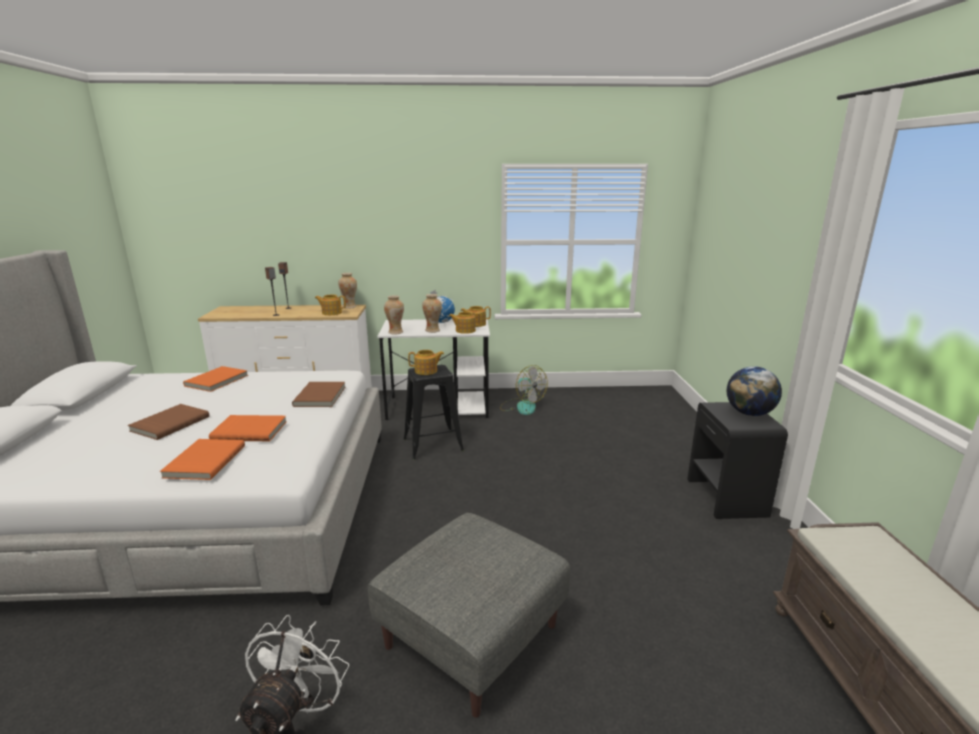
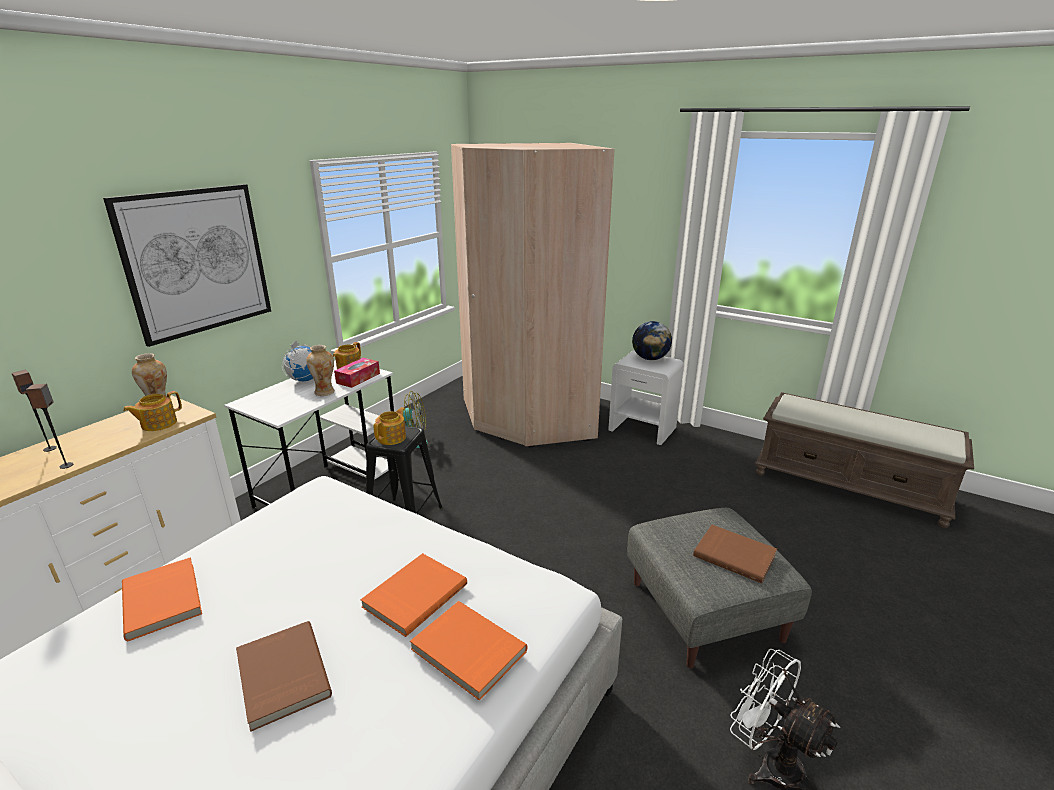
camera: 55 degrees left, 5 degrees up
brown book [292,382,345,407] -> brown book moved to [693,525,777,583]
vase [384,295,404,334] -> none
teapot [449,312,481,334] -> tissue box [334,358,380,388]
black nightstand [687,402,788,519] -> white nightstand [608,351,684,445]
none -> picture [103,184,271,347]
none -> beige wardrobe [451,143,614,447]

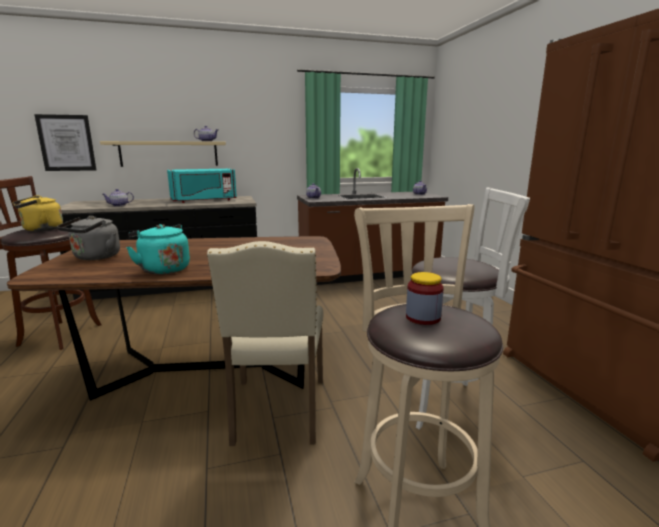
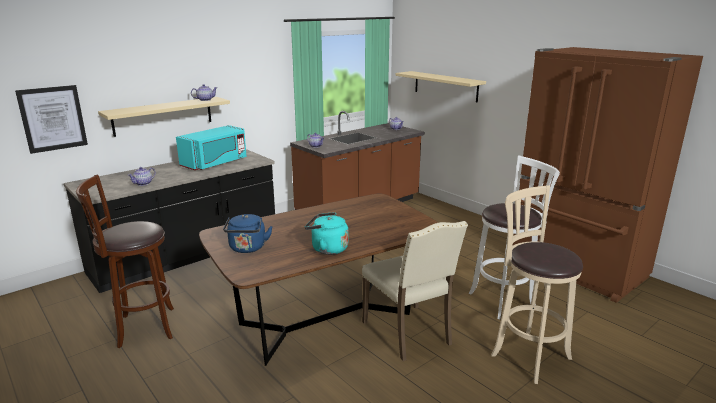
camera: 25 degrees left, 5 degrees up
yellow kettle [12,195,63,231] -> none
grey kettle [57,216,120,260] -> blue kettle [223,214,273,253]
jar [406,272,444,325] -> none
none -> beige shelf [395,71,486,103]

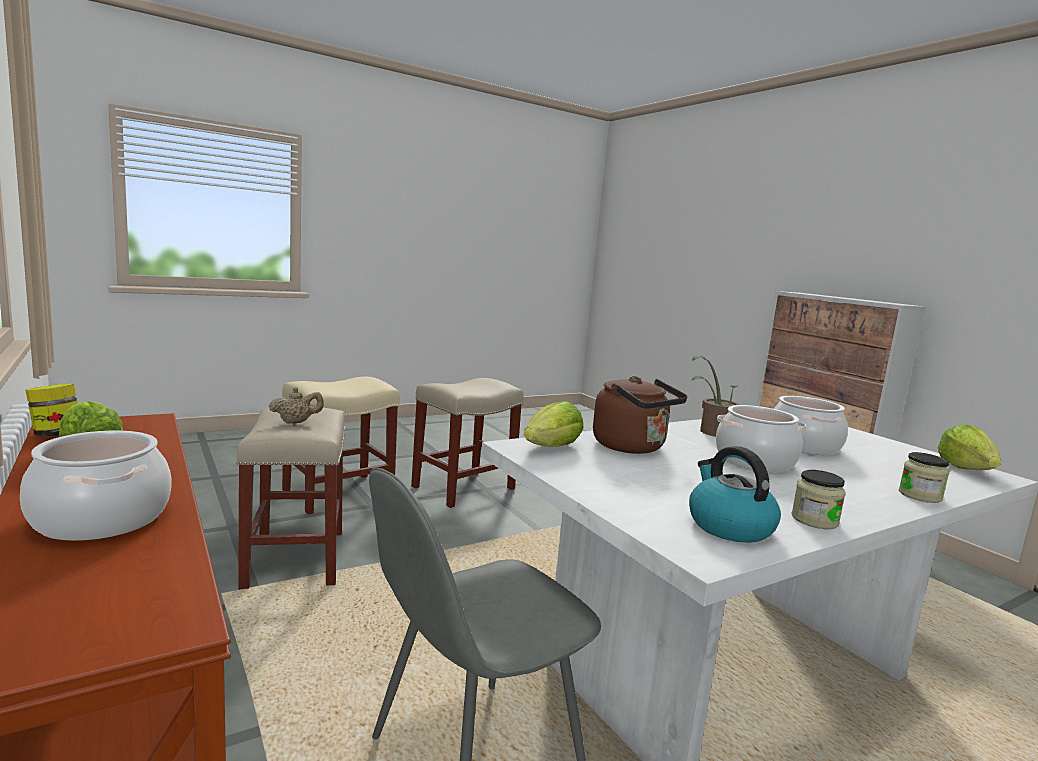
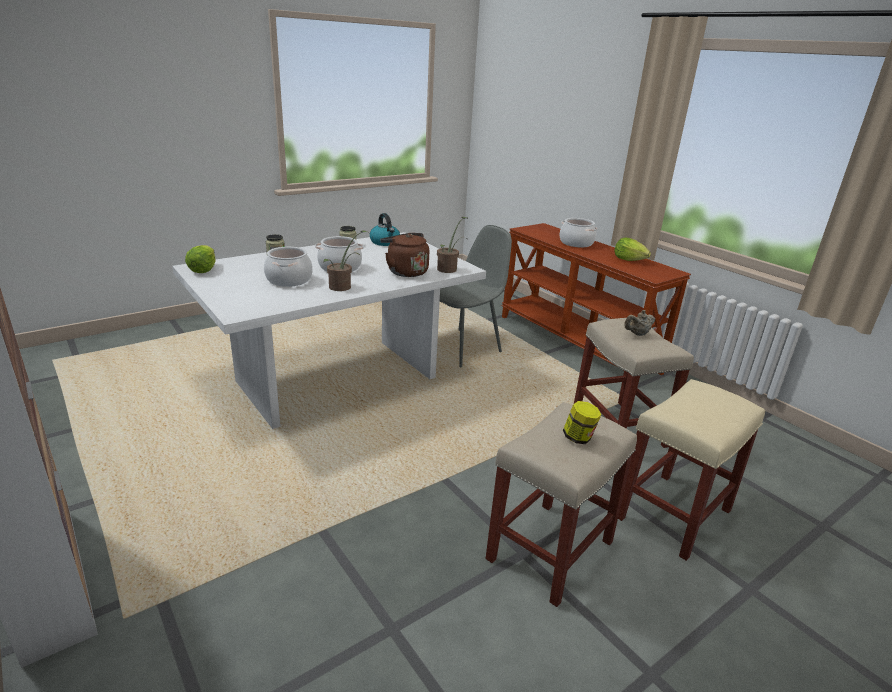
camera: 175 degrees right, 15 degrees up
jar [25,384,78,436] -> jar moved to [563,401,602,444]
lettuce [524,401,583,447] -> potted plant [437,217,468,273]

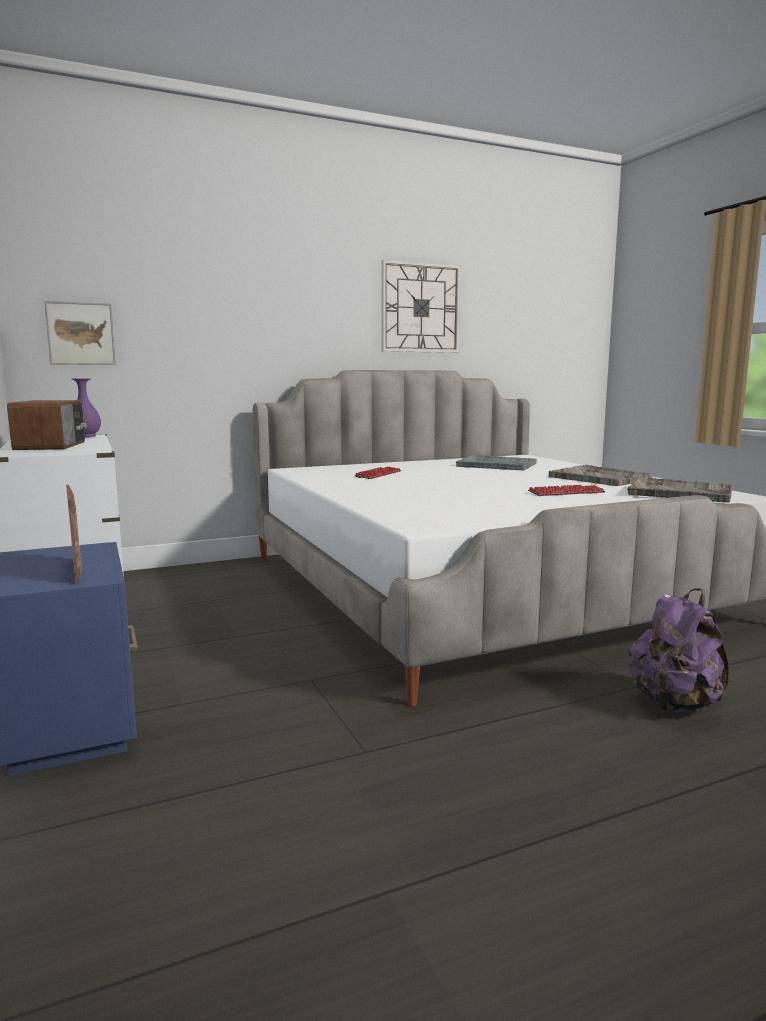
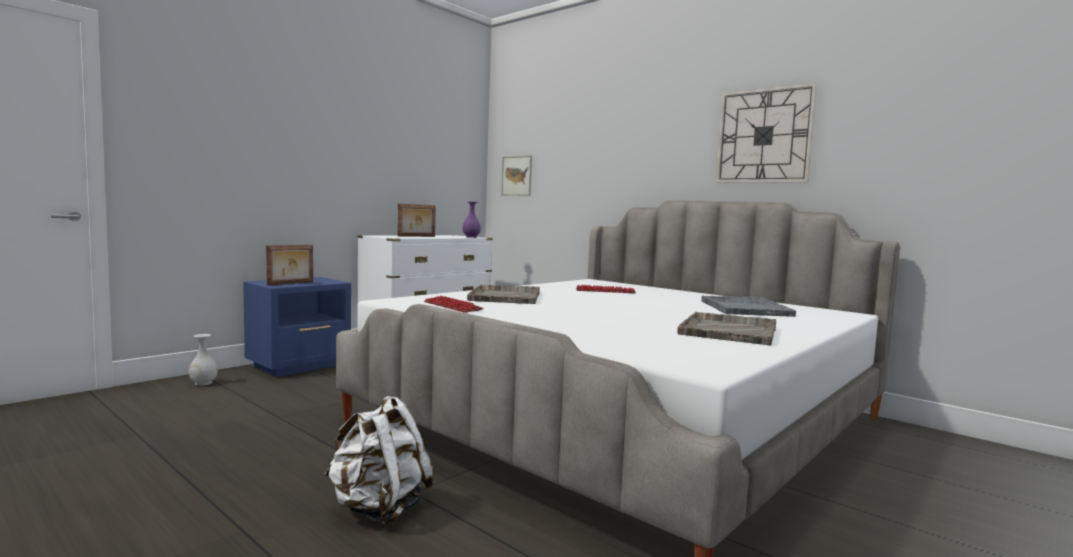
camera: 65 degrees right, 5 degrees down
radio [7,400,87,450] -> picture frame [397,204,436,237]
keyboard [528,485,606,496] -> keyboard moved to [424,296,483,313]
grey tray [627,477,733,503] -> grey tray moved to [467,285,540,304]
purple backpack [629,589,729,713] -> white backpack [324,396,435,525]
none -> white vase [189,334,218,386]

^^^^^^^^^^^^^^^^

» Task description: Pictures stay out; print everything else in the data exactly.

» Exercise output:
camera: 55 degrees left, 5 degrees up
brown book [292,382,345,407] -> brown book moved to [693,525,777,583]
vase [384,295,404,334] -> none
teapot [449,312,481,334] -> tissue box [334,358,380,388]
black nightstand [687,402,788,519] -> white nightstand [608,351,684,445]
none -> picture [103,184,271,347]
none -> beige wardrobe [451,143,614,447]

camera: 25 degrees left, 5 degrees up
yellow kettle [12,195,63,231] -> none
grey kettle [57,216,120,260] -> blue kettle [223,214,273,253]
jar [406,272,444,325] -> none
none -> beige shelf [395,71,486,103]

camera: 175 degrees right, 15 degrees up
jar [25,384,78,436] -> jar moved to [563,401,602,444]
lettuce [524,401,583,447] -> potted plant [437,217,468,273]

camera: 65 degrees right, 5 degrees down
radio [7,400,87,450] -> picture frame [397,204,436,237]
keyboard [528,485,606,496] -> keyboard moved to [424,296,483,313]
grey tray [627,477,733,503] -> grey tray moved to [467,285,540,304]
purple backpack [629,589,729,713] -> white backpack [324,396,435,525]
none -> white vase [189,334,218,386]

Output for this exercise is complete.